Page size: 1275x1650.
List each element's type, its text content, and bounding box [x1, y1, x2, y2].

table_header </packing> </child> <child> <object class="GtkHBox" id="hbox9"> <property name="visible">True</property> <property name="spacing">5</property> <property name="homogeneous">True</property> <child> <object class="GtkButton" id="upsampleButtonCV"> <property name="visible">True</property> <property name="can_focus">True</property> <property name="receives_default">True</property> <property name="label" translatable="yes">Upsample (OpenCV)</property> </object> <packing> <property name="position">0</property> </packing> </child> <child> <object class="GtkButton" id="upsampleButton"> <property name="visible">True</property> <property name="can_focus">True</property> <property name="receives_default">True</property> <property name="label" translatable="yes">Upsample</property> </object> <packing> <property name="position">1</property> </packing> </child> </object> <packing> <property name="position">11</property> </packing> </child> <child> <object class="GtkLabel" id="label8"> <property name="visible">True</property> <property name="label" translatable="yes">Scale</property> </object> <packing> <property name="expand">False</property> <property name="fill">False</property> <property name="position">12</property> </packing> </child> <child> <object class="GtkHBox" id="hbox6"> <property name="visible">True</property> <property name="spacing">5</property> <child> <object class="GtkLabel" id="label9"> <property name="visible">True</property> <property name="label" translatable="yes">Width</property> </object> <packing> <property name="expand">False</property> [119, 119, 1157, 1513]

---

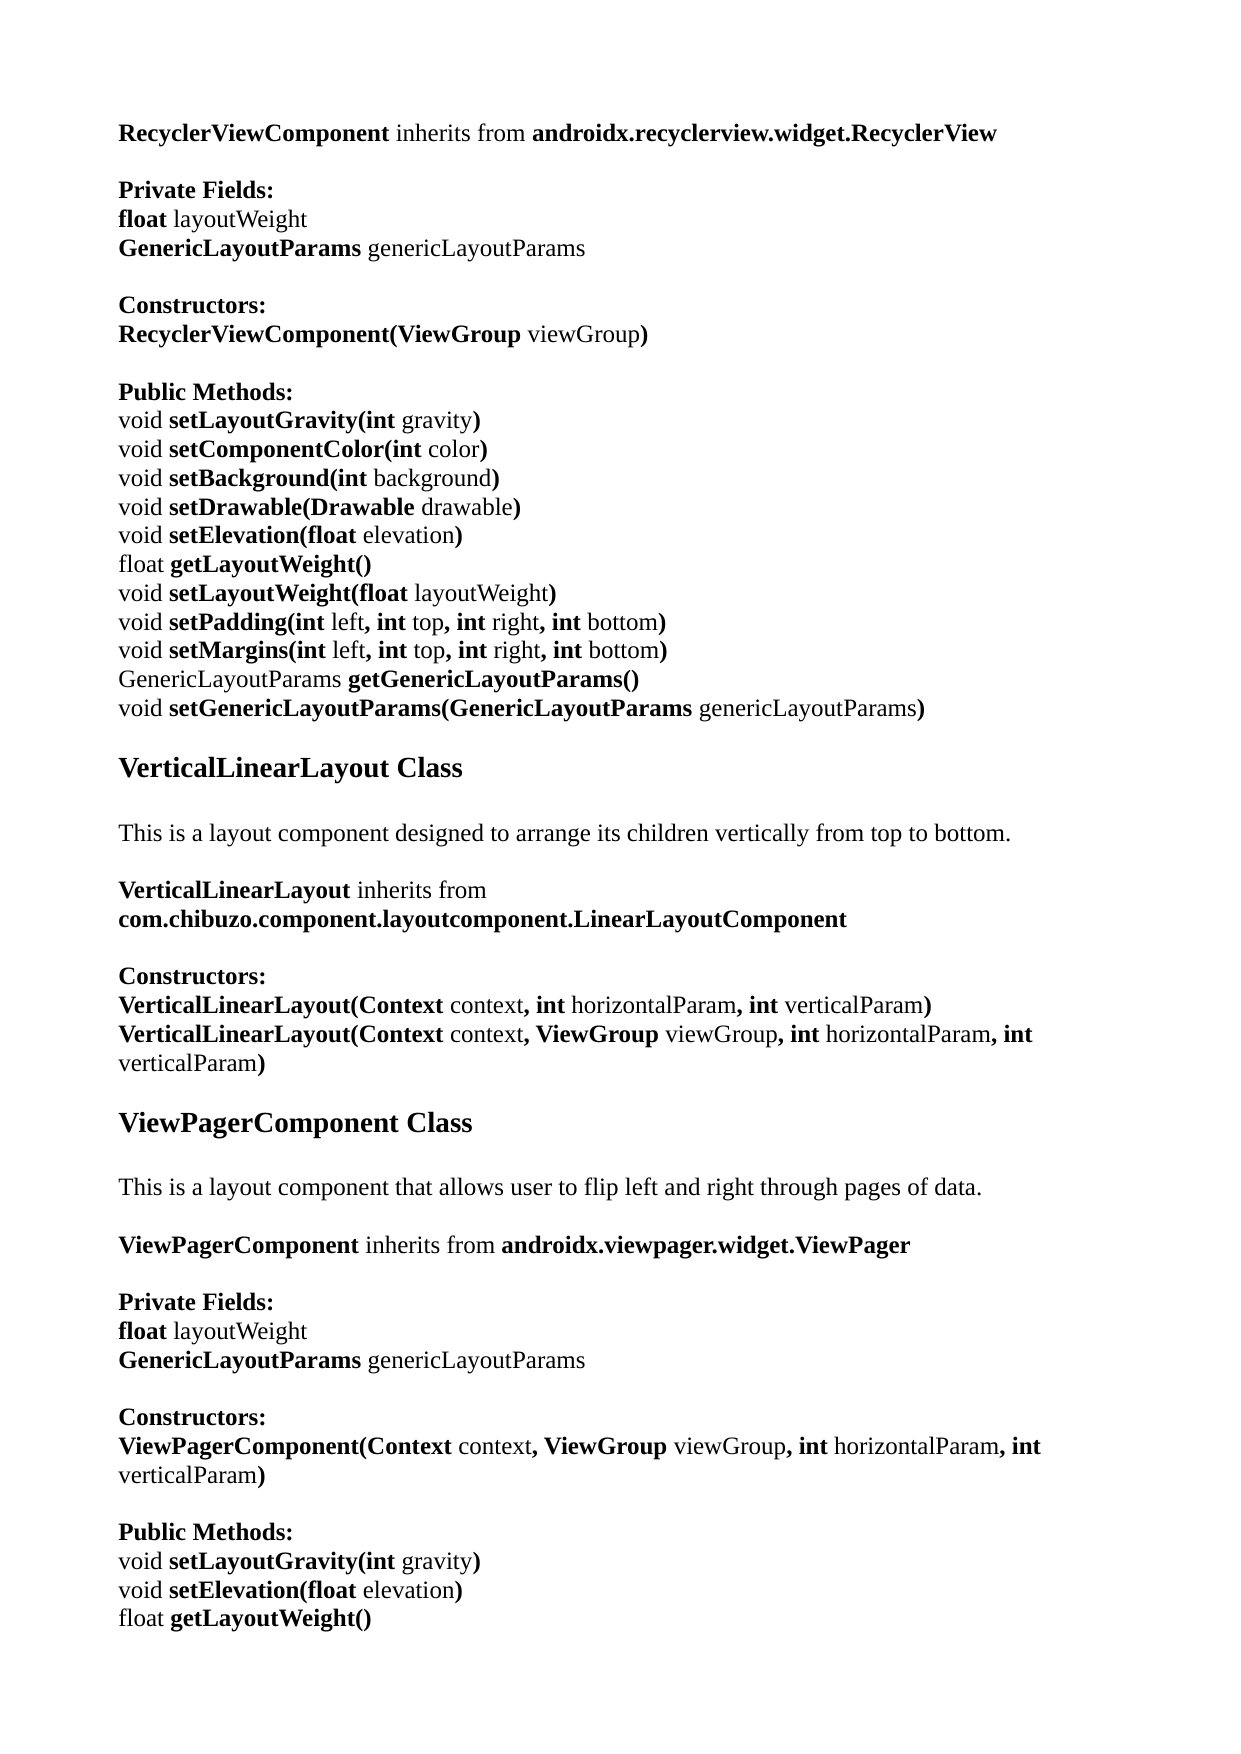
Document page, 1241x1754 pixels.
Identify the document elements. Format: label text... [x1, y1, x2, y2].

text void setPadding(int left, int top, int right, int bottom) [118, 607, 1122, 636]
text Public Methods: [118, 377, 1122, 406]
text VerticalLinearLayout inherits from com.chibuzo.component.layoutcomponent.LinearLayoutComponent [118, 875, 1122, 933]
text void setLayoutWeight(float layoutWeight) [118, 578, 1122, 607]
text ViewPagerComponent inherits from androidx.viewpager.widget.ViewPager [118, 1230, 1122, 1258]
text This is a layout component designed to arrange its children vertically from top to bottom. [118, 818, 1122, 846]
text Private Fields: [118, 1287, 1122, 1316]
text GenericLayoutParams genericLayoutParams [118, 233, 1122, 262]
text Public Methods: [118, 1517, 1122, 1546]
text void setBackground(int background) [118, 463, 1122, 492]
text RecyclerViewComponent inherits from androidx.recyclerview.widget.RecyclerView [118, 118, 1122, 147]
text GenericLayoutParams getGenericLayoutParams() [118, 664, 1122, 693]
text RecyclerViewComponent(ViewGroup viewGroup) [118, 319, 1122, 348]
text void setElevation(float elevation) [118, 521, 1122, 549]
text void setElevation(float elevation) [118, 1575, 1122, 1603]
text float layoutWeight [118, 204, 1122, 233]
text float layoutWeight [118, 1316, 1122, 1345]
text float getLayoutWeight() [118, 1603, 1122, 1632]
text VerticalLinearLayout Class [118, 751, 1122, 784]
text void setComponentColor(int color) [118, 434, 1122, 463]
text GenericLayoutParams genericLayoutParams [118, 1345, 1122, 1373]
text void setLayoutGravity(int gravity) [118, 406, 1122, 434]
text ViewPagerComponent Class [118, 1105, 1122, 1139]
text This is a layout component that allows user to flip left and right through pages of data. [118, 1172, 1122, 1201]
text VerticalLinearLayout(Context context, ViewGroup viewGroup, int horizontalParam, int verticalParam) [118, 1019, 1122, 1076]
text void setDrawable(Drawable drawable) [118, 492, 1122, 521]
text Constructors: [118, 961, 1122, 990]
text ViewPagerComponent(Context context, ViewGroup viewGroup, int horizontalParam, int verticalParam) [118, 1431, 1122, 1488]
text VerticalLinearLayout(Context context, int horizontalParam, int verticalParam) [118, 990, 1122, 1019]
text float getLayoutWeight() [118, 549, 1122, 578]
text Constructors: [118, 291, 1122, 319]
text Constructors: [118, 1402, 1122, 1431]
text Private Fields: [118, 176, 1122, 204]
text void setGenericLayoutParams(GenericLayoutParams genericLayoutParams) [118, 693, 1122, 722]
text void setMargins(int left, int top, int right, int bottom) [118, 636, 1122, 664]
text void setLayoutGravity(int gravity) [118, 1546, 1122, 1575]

**Requirement:**
Can you rewrite the lines in the items above, from the line that contains "Page size: 1275x1650." through the line that contains "List each element's", as a JSON list of strings with one string per line and any blank lines left out?

**Task solution:**
[
  "Page size: 1275x1650.",
  "List each element's type, its text content, and bounding box [x1, y1, x2, y2]."
]